On top of that, the grief you’re experiencing might not come across or even feel like sadness, and it could manifest as anger, numbness, or just feeling tired all the time. For some people, visiting a therapist or talking through things with friends or in a group can make all the difference.
Your Identity Takes A Hit
Being part of a couple really determines how you see yourself, even if you don’t want that to be the case – or know it’s the case. So when that changes after a divorce, it can feel like you don’t quite know who you are anymore. And simple things like making plans, introducing yourself, or even just choosing what to do with your free time suddenly feel very different indeed.
Just know it’s going to take time to get used to making decisions for yourself again, but you did it in the past, and you’ll be able to do it again in the future. In fact, now is the time to make sure you’re doing things you actually want to do, without having to compromise.
Friends Don’t Always Know What To Say
People often mean well, but they don’t always get it right. Meaning sometimes your friends are going to totally avoid the topic, others might offer advice you didn’t ask for or want, and some might completely disappear (at least in the short-term) because they don’t know what to say to you and they don’t want to make the situation worse.
That can all add up to a lonely way of life, even when you’re surrounded by people, which is why, as awkward as it might seem, it’s wise to let them know what you need from them.
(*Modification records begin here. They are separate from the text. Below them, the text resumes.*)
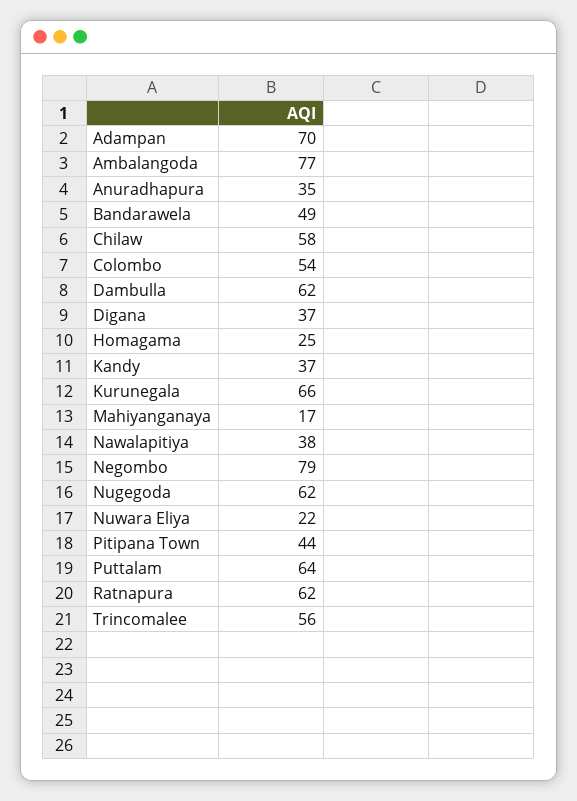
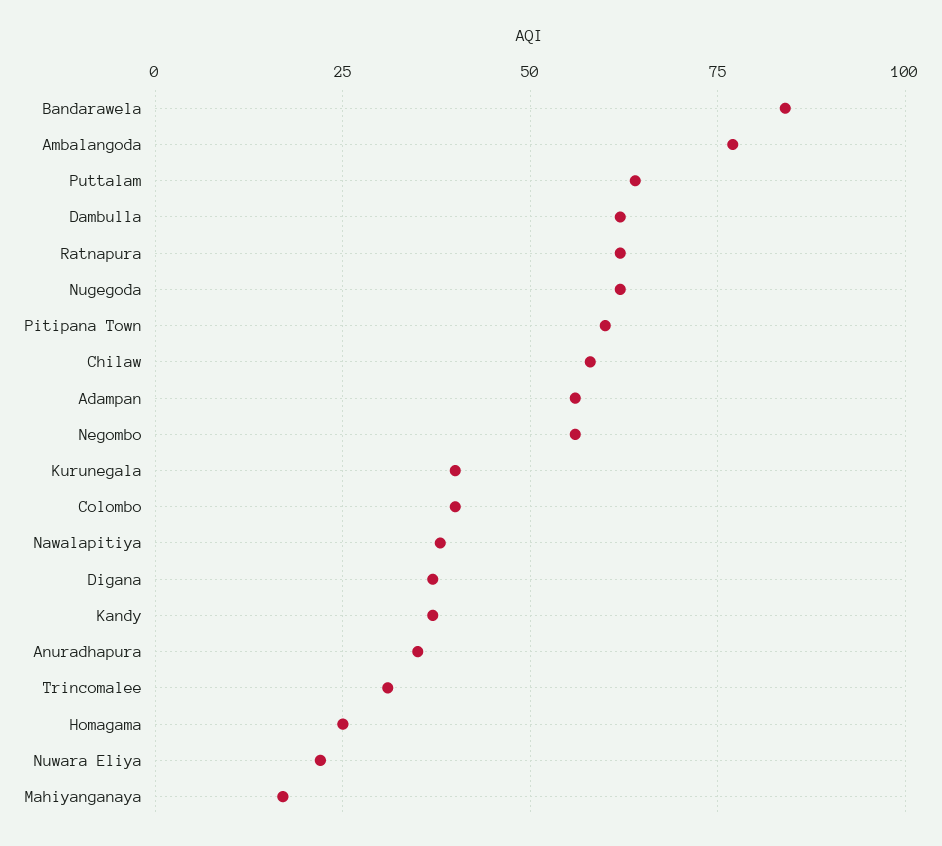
Adampan: 70 -> 55
Bandarawela: 49 -> 85
Colombo: 54 -> 40
Kurunegala: 66 -> 40
Negombo: 79 -> 55
Pitipana Town: 44 -> 60
Trincomalee: 56 -> 30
Tell them you do or don’t want to talk about it, ask for advice or let them know you’re not looking for it right now, and you’ll find they start to feel more at ease around you.
The Practical Stuff Can Be Overwhelming
Apart from all the emotional elements, there’s also a lot of admin to deal with when you’re getting a divorce, and that’s going to include finances, property, childcare, and various legal matters – and it all needs sorting. At that point, even small decisions can be hard to make because you’re making them while you’re already dealing with so much.
That’s why it’s good to have the right support, and a good divorce lawyer can be exactly what you need. They don’t just handle the paperwork, they’re there to give advice, and basically add some order to a situation that can feel pretty chaotic. If you’ve got a good lawyer to help you, you can hand at least some of the work and decisions over to an expert, which means you’ve got more time to organise your new life into something that’s going to suit you better than the old one ever did.